Dhamaka’ya gittim ama bir parti içindi. Godawan, Diageo tarafından piyasaya sürülen artizan Rajasthani malt viskisidir. Bunu küçük partiler halinde yapıyorlar ama tepki o kadar iyi oldu ki, şimdi New York da dahil olmak üzere dünyanın dört bir yanına götürüyorlar.
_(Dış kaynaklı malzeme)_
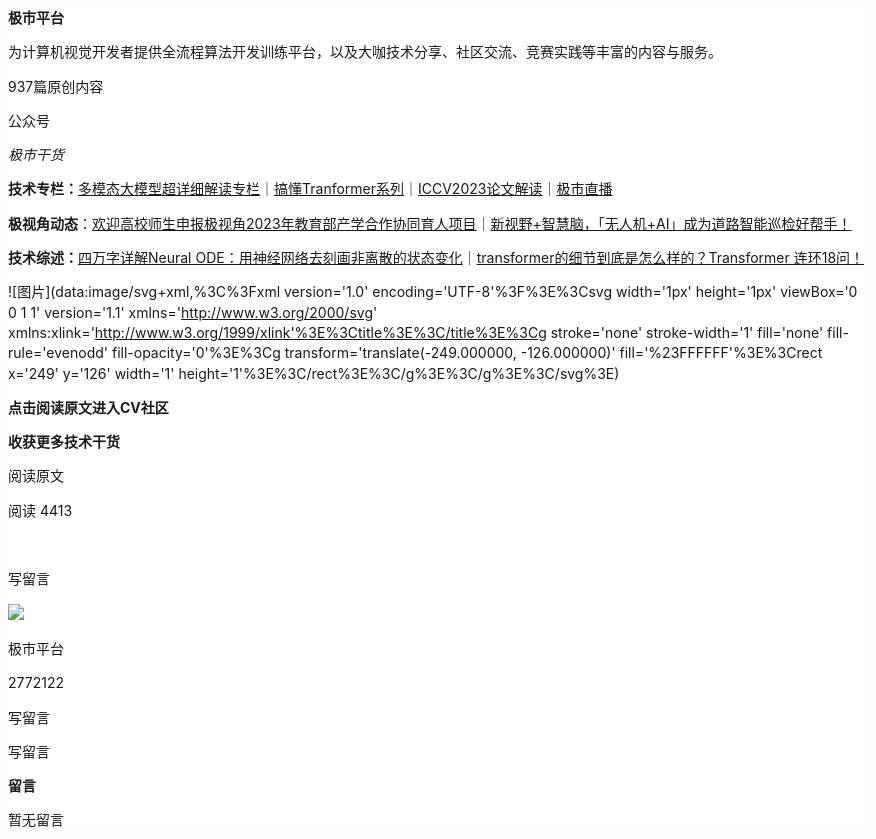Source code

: **极市平台**

为计算机视觉开发者提供全流程算法开发训练平台，以及大咖技术分享、社区交流、竞赛实践等丰富的内容与服务。

937篇原创内容

公众号

_极市干货_

**技术专栏：**[多模态大模型超详细解读专栏](https://mp.weixin.qq.com/mp/appmsgalbum?__biz=MzI5MDUyMDIxNA==&action=getalbum&album_id=2918280735411683334#wechat_redirect)｜[搞懂Tranformer系列](https://mp.weixin.qq.com/mp/appmsgalbum?__biz=MzI5MDUyMDIxNA==&action=getalbum&album_id=2090301627206303744#wechat_redirect)｜[ICCV2023论文解读](https://mp.weixin.qq.com/mp/appmsgalbum?__biz=MzI5MDUyMDIxNA==&action=getalbum&album_id=3021109573835554818#wechat_redirect)｜[极市直播](https://mp.weixin.qq.com/mp/appmsgalbum?__biz=MzI5MDUyMDIxNA==&action=getalbum&album_id=1425604183083892737#wechat_redirect)

**极视角动态**：[欢迎高校师生申报极视角2023年教育部产学合作协同育人项目](http://mp.weixin.qq.com/s?__biz=MzkwMjIxOTM0NA==&mid=2247499703&idx=1&sn=26efecffec277dfd4b55a0b7482cb244&chksm=c0aa6c88f7dde59e52d7d7ba295868e1209692e576c00a9952502cfdf3337cb64daa8c13b048&scene=21#wechat_redirect)｜[新视野+智慧脑，「无人机+AI」成为道路智能巡检好帮手！](http://mp.weixin.qq.com/s?__biz=MzkwMjIxOTM0NA==&mid=2247499654&idx=1&sn=5e87643e93831c4ce5014aae869957f8&chksm=c0aa6cb9f7dde5afa601b0ce3343e6fb845ff752d5451972ccfd276525ca8028ce7471ee15e3&scene=21#wechat_redirect)

**技术综述：**[四万字详解Neural ODE：用神经网络去刻画非离散的状态变化](http://mp.weixin.qq.com/s?__biz=MzI5MDUyMDIxNA==&mid=2247651748&idx=1&sn=1babe6c6a4f1adff434b482e68532518&chksm=ec127c5ddb65f54b9c086a5048b252084dca44006b08ec1e7a169006b94048f5d24091494443&scene=21#wechat_redirect)｜[transformer的细节到底是怎么样的？Transformer 连环18问！](http://mp.weixin.qq.com/s?__biz=MzI5MDUyMDIxNA==&mid=2247647297&idx=1&sn=f5ddd4238cb61f6b6f2eb50d9fbd8680&chksm=ec126db8db65e4ae95414f033fd2e465f1c56e8b3d8c41f57c0fb0d5f1d4ba20c53dbbdbbb4c&scene=21#wechat_redirect)

![图片](data:image/svg+xml,%3C%3Fxml version='1.0' encoding='UTF-8'%3F%3E%3Csvg width='1px' height='1px' viewBox='0 0 1 1' version='1.1' xmlns='http://www.w3.org/2000/svg' xmlns:xlink='http://www.w3.org/1999/xlink'%3E%3Ctitle%3E%3C/title%3E%3Cg stroke='none' stroke-width='1' fill='none' fill-rule='evenodd' fill-opacity='0'%3E%3Cg transform='translate(-249.000000, -126.000000)' fill='%23FFFFFF'%3E%3Crect x='249' y='126' width='1' height='1'%3E%3C/rect%3E%3C/g%3E%3C/g%3E%3C/svg%3E)

**点击阅读原文进入CV社区**

**收获更多技术干货**

阅读原文

阅读 4413

​

写留言

[](javacript:;)

![](http://mmbiz.qpic.cn/mmbiz_png/gYUsOT36vfodx8Y8MkYkPq45UCaZVlRdibEYl3ibSGKC8xaOszOvswbqFLApfHSNzuMfG5sibBdbYcTDct0SFPUjw/300?wx_fmt=png&wxfrom=18)

极市平台

2772122

写留言

写留言

**留言**

暂无留言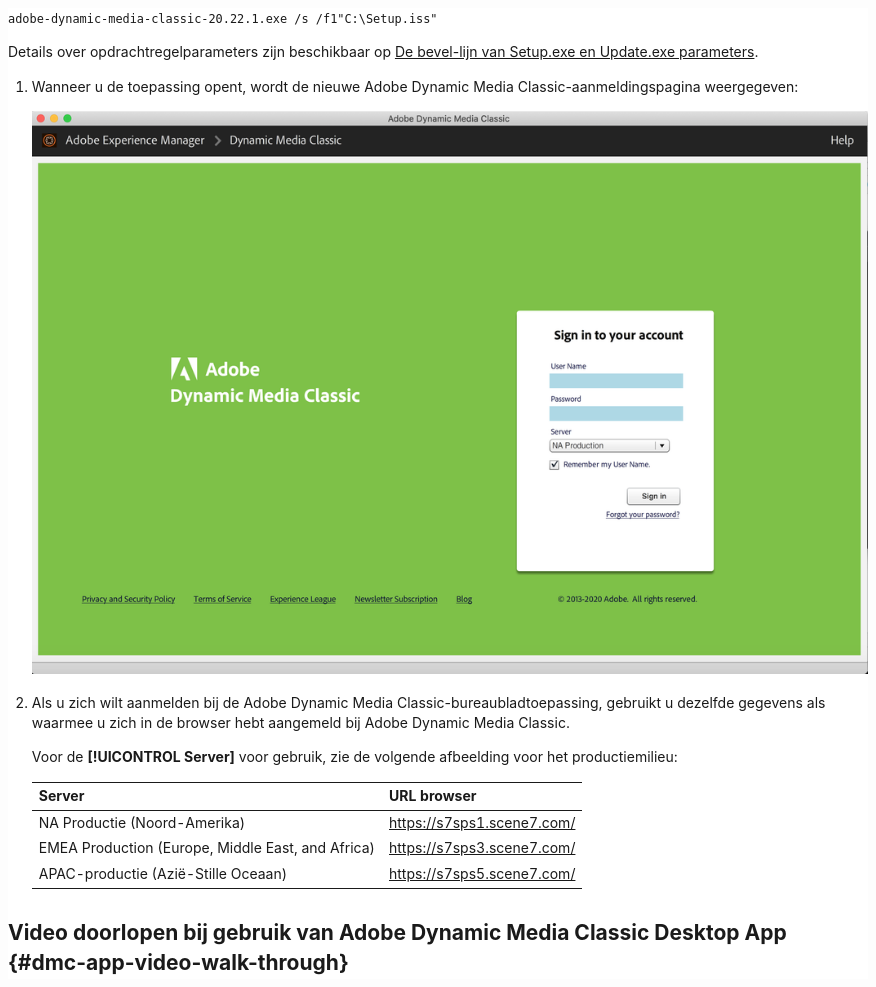    `adobe-dynamic-media-classic-20.22.1.exe /s /f1"C:\Setup.iss"`

   Details over opdrachtregelparameters zijn beschikbaar op [De bevel-lijn van Setup.exe en Update.exe parameters](https://docs.revenera.com/installshield25helplib/installshield25helplib.htm#helplibrary/IHelpSetup_EXECmdLine.htm?Highlight=Setup.exe%20and%20Update.exe%20Command-Line%20Parameters).

1. Wanneer u de toepassing opent, wordt de nieuwe Adobe Dynamic Media Classic-aanmeldingspagina weergegeven:

   ![Aanmelden bij Adobe Dynamic Media Classic](/help/using/assets/dmclassic-login1.png)

1. Als u zich wilt aanmelden bij de Adobe Dynamic Media Classic-bureaubladtoepassing, gebruikt u dezelfde gegevens als waarmee u zich in de browser hebt aangemeld bij Adobe Dynamic Media Classic.

   Voor de **[!UICONTROL Server]** voor gebruik, zie de volgende afbeelding voor het productiemilieu:

   | Server | URL browser |
   | --- | --- |
   | NA Productie (Noord-Amerika) | https://s7sps1.scene7.com/ |
   | EMEA Production (Europe, Middle East, and Africa) | https://s7sps3.scene7.com/ |
   | APAC-productie (Azië-Stille Oceaan) | https://s7sps5.scene7.com/ |

## Video doorlopen bij gebruik van Adobe Dynamic Media Classic Desktop App {#dmc-app-video-walk-through}
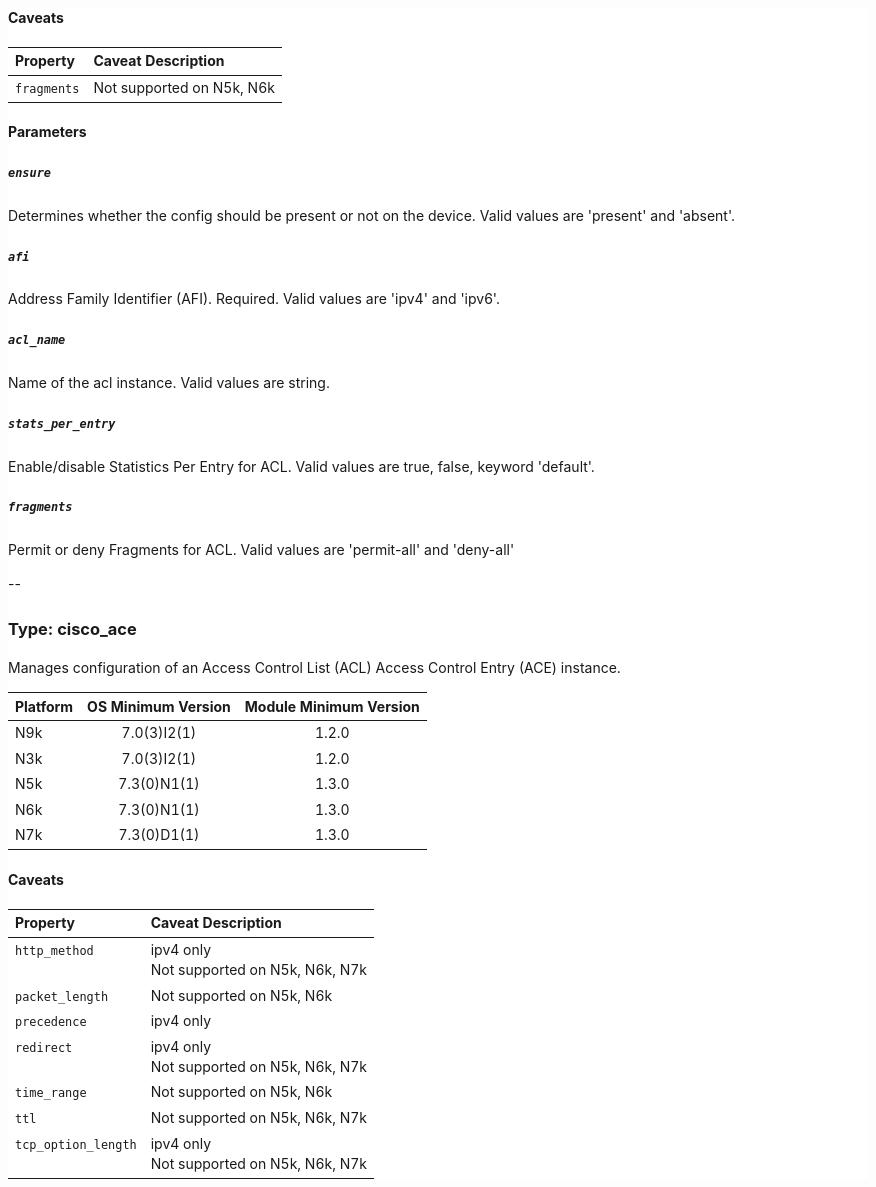 #### <a name="cisco_acl-caveats">Caveats</a>

| Property | Caveat Description |
|:--------|:-------------|
| `fragments` | Not supported on N5k, N6k |

#### Parameters

##### `ensure`
Determines whether the config should be present or not on the device. Valid values are 'present' and 'absent'.

##### `afi`
Address Family Identifier (AFI). Required. Valid values are 'ipv4' and 'ipv6'.

##### `acl_name`
Name of the acl instance. Valid values are string.

##### `stats_per_entry`
Enable/disable Statistics Per Entry for ACL. Valid values are true, false, keyword 'default'.

##### `fragments`
Permit or deny Fragments for ACL. Valid values are 'permit-all' and 'deny-all'

--
### Type: cisco_ace

Manages configuration of an Access Control List (ACL) Access Control Entry (ACE) instance.

| Platform | OS Minimum Version | Module Minimum Version |
|----------|:------------------:|:----------------------:|
| N9k      | 7.0(3)I2(1)        | 1.2.0                  |
| N3k      | 7.0(3)I2(1)        | 1.2.0                  |
| N5k      | 7.3(0)N1(1)        | 1.3.0                  |
| N6k      | 7.3(0)N1(1)        | 1.3.0                  |
| N7k      | 7.3(0)D1(1)        | 1.3.0                  |

#### <a name="cisco_ace-caveats">Caveats</a>

| Property | Caveat Description |
|:--------|:-------------|
| `http_method`        | ipv4 only <br> Not supported on N5k, N6k, N7k |
| `packet_length`      | Not supported on N5k, N6k |
| `precedence`         | ipv4 only |
| `redirect`           | ipv4 only <br> Not supported on N5k, N6k, N7k |
| `time_range`         | Not supported on N5k, N6k |
| `ttl`                | Not supported on N5k, N6k, N7k |
| `tcp_option_length`  | ipv4 only <br> Not supported on N5k, N6k, N7k |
Dubai’de fevkalade başarılı oldular ve Dhamaka’da büyük bir lansman akşamına ev sahipliği yapacak kadar kendilerine güvenerek tüm restoranı devraldılar.
Sadece birkaç yıl önce Hindistan’dan birinci sınıf bir viski fikrine gülecek olan ciddi bir yiyecek ve şarap gazetecileri kalabalığını cezbettikleri için, Hindistan’ın şimdi ne kadar ciddiye alındığının bir ölçüsüdür.
Chintan Pandya, Godawan barmeninin bir dizi yenilikçi kokteylle eşleştirdiği, etrafta dolaşan atıştırmalıklardan oluşan bir menü yarattı (anlayabildiğim kadarıyla hiçbiri mevcut Dhamaka menüsünde yok).
Viskiyi iyi bilirim, bu yüzden Amerikalı misafirlerden aldığı ‘vay canına’ tepkilerine şaşırmadım ama Godawan’ın ne kadar fazla tüketildiğini görmek de eğlenceliydi çünkü insanlar Chintan’ın atıştırmalıklarının her birini denemek istiyordu — ve bu nedenle her atıştırmalık kokteylle eşleştirildi.
Dhamaka genellikle özel etkinlikler yapmaz ve orada bir masa ayırtmanın ne kadar zor olduğu göz önüne alındığında (Semma ile eşit düzeyde), birçok insanın Chintan’ın yemeklerini yeme fırsatı tarafından çekildiği hissine kapıldım. İçeri girdiklerinde, viskinin ne kadar iyi olduğuna şaşırdılar.
Akşam ilerledikçe, bunlardan herhangi birinin sadece beş yıl önce mümkün olup olmayacağını merak ettim. Bu süslü New Yorklular bir Hint viskisi denemek için toplanır mıydı? “Hint malt viskisine” tezat muamelesi yapmazlar mıydı?
Ve beş yıl önce Godawan, partiyi bir otelin ziyafet alanında vermek zorunda kalacaktı çünkü süper modaya uygun, girilmesi zor bir Hint restoranı fikri çok olası görünmüyordu.
New York dünyanın başkenti olmaya devam ediyor. Ve Hint yemekleri, içecekleri ve misafirperverliğinin dünyanın en zorlu pazarına damgasını vurduğunu görmek güzel.